Diante de toda a imprensa, Gusttavo Lima e Leonardo espalharam fake news. Gusttavo deu a entender que apenas Bolsonaro se preocupa com o agro, como se este setor não tivesse lucrado muito durante os governos do PT, a despeito de interesses mais genuínos da própria esquerda. Leonardo disseminou a falsa notícia de que um futuro governo petista fechará igrejas.

O presidente Jair Bolsonaro durante coletiva de imprensa para anunciar o apoio de cantores sertanejos à reeleição do presidente - Pedro Ladeira/Folhapress

Para superar o nível rastaquera do debate de segundo turno, permeado de desinformação, é preciso ir além e enxergar o que está sendo dito de fato pelos sertanejos, às vezes até de forma inconsciente. Aí não há fake news.

Muito sintomática foi a forma como Gusttavo Lima abriu sua fala: "A gente que veio do interior nunca imaginou que pudesse estar ao lado do presidente e ele receber a gente tão bem assim! É sobre isso!".

Por sua vez, Leonardo disse: "É um prazer estar aqui ao lado do presidente Jair Messias Bolsonaro. Eu tenho muito orgulho de estar junto desde o começo da campanha a presidente da República, nesta reeleição. E quero dizer que eu sou um cara que nasci em Goianápolis, perto de Anápolis, uma cidade pequena, mas de gente decente, gente trabalhadora. Até os meus 20 anos de idade fui plantador de tomate e tenho muito orgulho disso".

Chama a atenção que o tom usado pelos sertanejos seja o mesmo de outros momentos históricos. Como já foi mostrado aqui nesta coluna, os sertanejos ficaram muito marcados pelo apoio a Fernando Collor em 1992, quando este estava à beira do impeachment.

Ao justificar a visita entusiasmada que fez ao presidente Collor, Zezé disse no programa Roda Viva, em 2002: "Existia, e existe até hoje, um preconceito muito grande em cima da música sertaneja. E você vê um presidente falar que gostava de música sertaneja! Aquilo pra nós, artistas sertanejos, que nos sentíamos diminuídos por grande parte da imprensa e da crítica, onde não tínhamos espaço. Aquilo pra nós foi uma glória, saber que o presidente da República, o maior mandatário da nação, gostava de música sertaneja, que fazia suas festas regadas a música sertaneja!".

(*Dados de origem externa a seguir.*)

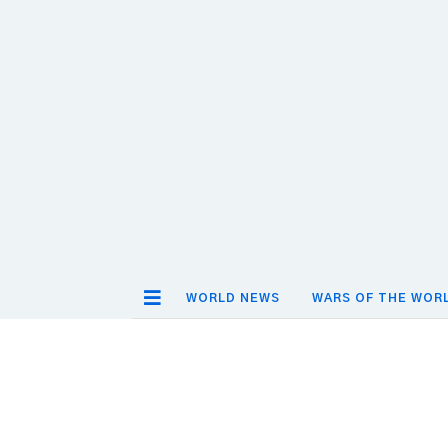
WORLD NEWS
WARS OF THE WOR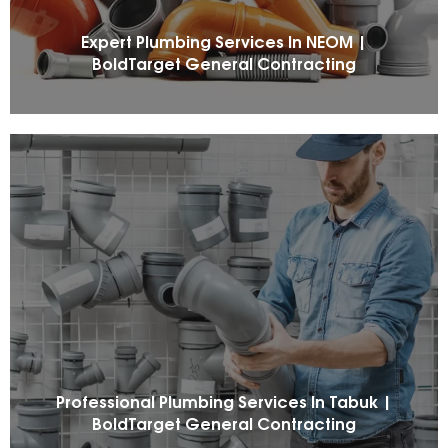
Expert Plumbing Services In NEOM |
BoldTarget General Contracting
Professional Plumbing Services In Tabuk |
BoldTarget General Contracting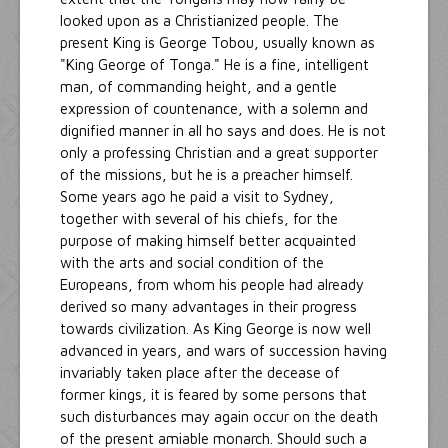
looked upon as a Christianized people. The
present King is George Tobou, usually known as
"King George of Tonga." He is a fine, intelligent
man, of commanding height, and a gentle
expression of countenance, with a solemn and
dignified manner in all ho says and does. He is not
only a professing Christian and a great supporter
of the missions, but he is a preacher himself.
Some years ago he paid a visit to Sydney,
together with several of his chiefs, for the
purpose of making himself better acquainted
with the arts and social condition of the
Europeans, from whom his people had already
derived so many advantages in their progress
towards civilization. As King George is now well
advanced in years, and wars of succession having
invariably taken place after the decease of
former kings, it is feared by some persons that
such disturbances may again occur on the death
of the present amiable monarch. Should such a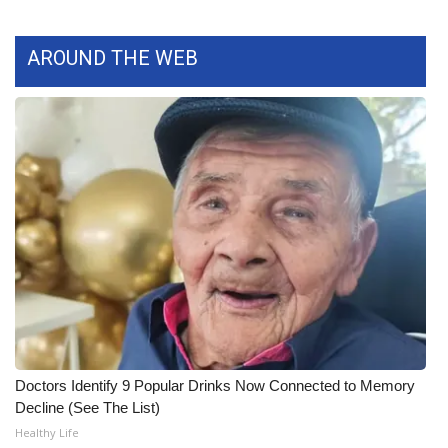
What’s On
AROUND THE WEB
Ion Plus
ABOUT US
FCC Applications
About WCBI-TV
Contact Us
Employment
WCBI FCC Reports
Doctors Identify 9 Popular Drinks Now Connected to Memory
Decline (See The List)
Intern With Us
Healthy Life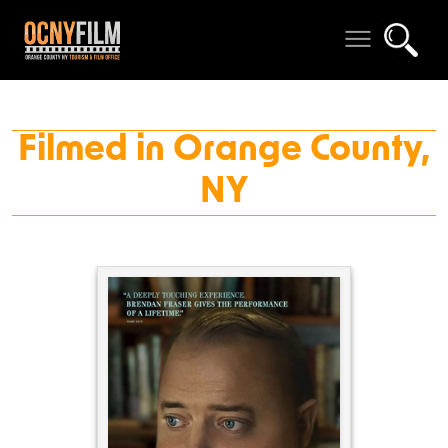
Filmed in Orange County,
NY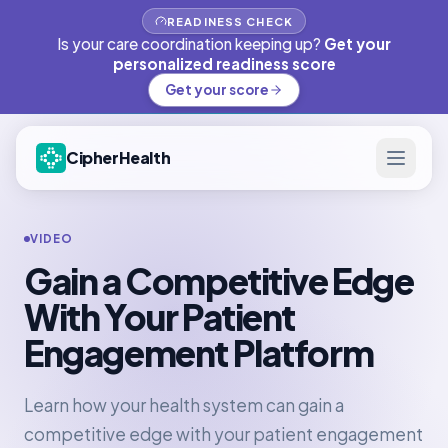
READINESS CHECK
Is your care coordination keeping up?
Get your
personalized readiness score
Get your score
CipherHealth
VIDEO
Gain a Competitive Edge
With Your Patient
Engagement Platform
Learn how your health system can gain a
competitive edge with your patient engagement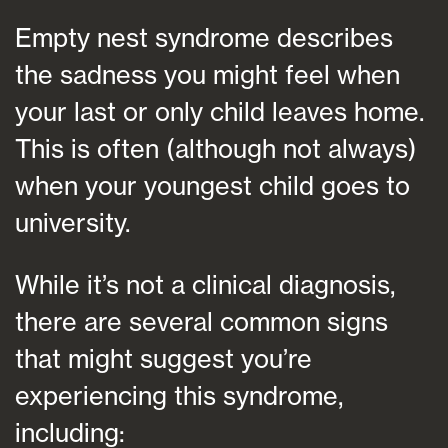
Empty nest syndrome describes
the sadness you might feel when
your last or only child leaves home.
This is often (although not always)
when your youngest child goes to
university.
While it’s not a clinical diagnosis,
there are several common signs
that might suggest you’re
experiencing this syndrome,
including: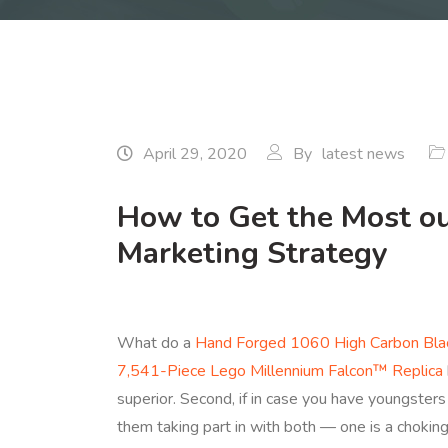
April 29, 2020
By
latest news
How to Get the Most o
Marketing Strategy
What do a
Hand Forged 1060 High Carbon Blac
7,541-Piece Lego Millennium Falcon™ Replica
superior. Second, if in case you have youngsters
them taking part in with both — one is a choking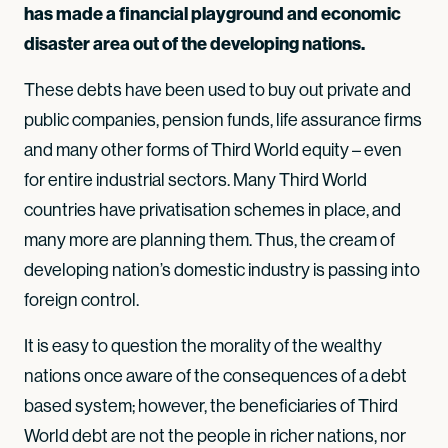
has made a financial playground and economic
disaster area out of the developing nations.
These debts have been used to buy out private and
public companies, pension funds, life assurance firms
and many other forms of Third World equity – even
for entire industrial sectors. Many Third World
countries have privatisation schemes in place, and
many more are planning them. Thus, the cream of
developing nation’s domestic industry is passing into
foreign control.
It is easy to question the morality of the wealthy
nations once aware of the consequences of a debt
based system; however, the beneficiaries of Third
World debt are not the people in richer nations, nor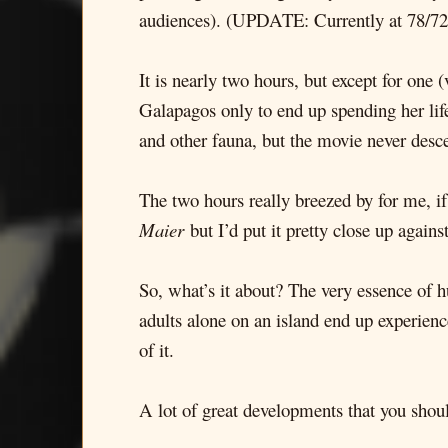
audiences). (UPDATE: Currently at 78/72
It is nearly two hours, but except for one
Galapagos only to end up spending her life 
and other fauna, but the movie never desc
The two hours really breezed by for me, i
Maier
but I’d put it pretty close up against
So, what’s it about? The very essence of hu
adults alone on an island end up experien
of it.
A lot of great developments that you should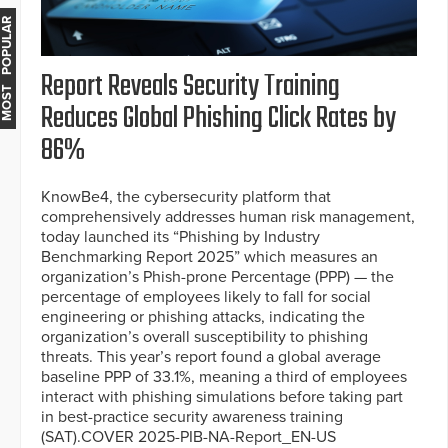
MOST POPULAR
Report Reveals Security Training
Reduces Global Phishing Click Rates by
86%
KnowBe4, the cybersecurity platform that
comprehensively addresses human risk management,
today launched its “Phishing by Industry
Benchmarking Report 2025” which measures an
organization’s Phish-prone Percentage (PPP) — the
percentage of employees likely to fall for social
engineering or phishing attacks, indicating the
organization’s overall susceptibility to phishing
threats. This year’s report found a global average
baseline PPP of 33.1%, meaning a third of employees
interact with phishing simulations before taking part
in best-practice security awareness training
(SAT).COVER 2025-PIB-NA-Report_EN-US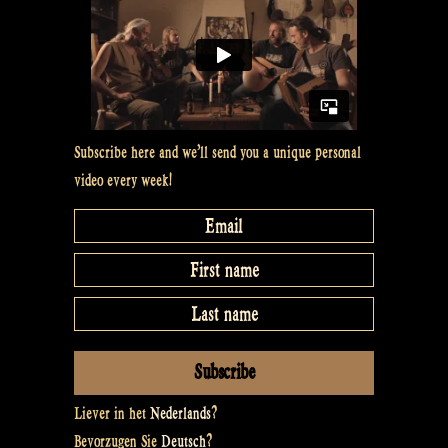
Subscribe here and we’ll send you a unique personal
video every week!
Liever in het
Nederlands
?
Bevorzugen Sie
Deutsch
?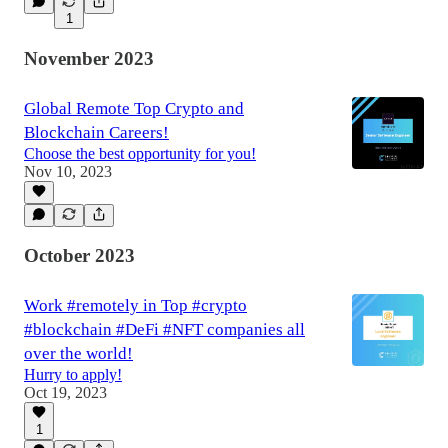
1
November 2023
Global Remote Top Crypto and
Blockchain Careers!
Choose the best opportunity for you!
Nov 10, 2023
October 2023
Work #remotely in Top #crypto
#blockchain #DeFi #NFT companies all
over the world!
Hurry to apply!
Oct 19, 2023
1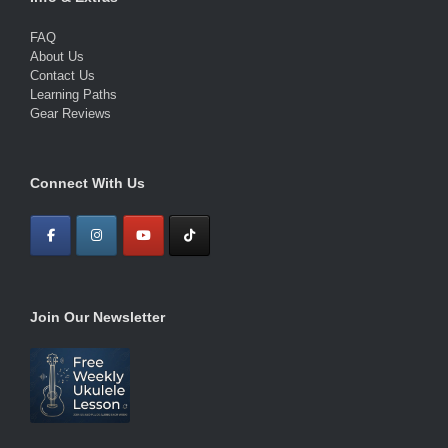
FAQ
About Us
Contact Us
Learning Paths
Gear Reviews
Connect With Us
Join Our Newsletter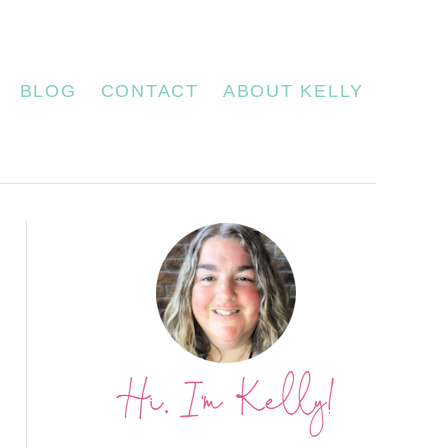
BLOG
CONTACT
ABOUT KELLY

O que se vê de semelhante nesses discursos, oriundos de momentos históricos bem distintos, é um certo ressentimento cultural. Os sertanejos se sentem ignorados e desprezados pelo panteão da cultura nacional.

No entanto, a música sertaneja é vitoriosa. Os sertanejos conseguiram, além de ser um produto altamente rentável, construir seu próprio cânone e legitimidade ao serem aceitos por boa parte da sociedade brasileira num longo processo histórico.

A cereja do bolo aconteceu em 2012, quando houve o sucesso internacional de "Ai Se eu te Pego", fenômeno só comparável à repercussão de "Garota de Ipanema", 50 anos antes. Na Copa de 2018, a canção "Evidências", sucesso de Chitãozinho & Xororó, foi considerada o "hino informal" dos brasileiros na Rússia, de tantas vezes que foi cantada pela torcida canarinho.

Os sertanejos conquistaram quase tudo. Mas ainda há a dificuldade de serem aceitos pelos formadores de opinião cosmopolitas, pelas classes médias de Rio e São Paulo, e sobretudo pelos estratos à esquerda do espectro político.

A acusação de "gado" para desqualificar os simpatizantes do presidente diz mais sobre os acusadores do que seu alvo. Diz que ainda temos dificuldade de dialogar com a música sertaneja. E sobretudo diz que nós, democratas, ficamos surdos a esse ressentimento, preferindo bater eternamente na tecla das fake news ou do fascismo para explicar a ascensão bolsonarista. Mas as pessoas não votam no presidente porque ele mente ou porque é fascista. Votam porque ele "nos reconhece".

Não custa lembrar que os sertanejos já estiveram ao lado de Lula quando o PT os reconheceu. Em 2002 Zezé Di Camargo & Luciano cantaram o jingle da campanha vitoriosa de Lula e apoiaram sua sucessora Dilma até 2014. De lá pra cá tudo mudou.

Dificilmente mudaremos o Brasil sem seduzir os músicos sertanejos para um lado mais razoável. E isso envolve a autocrítica dos democratas por tudo o que fizemos e, especialmente, pelo que deixamos de fazer nas últimas décadas. Relegar a música sertaneja à escória da identidade musical nacional gerou ressentimentos maiores do que qualquer racionalidade pode lidar.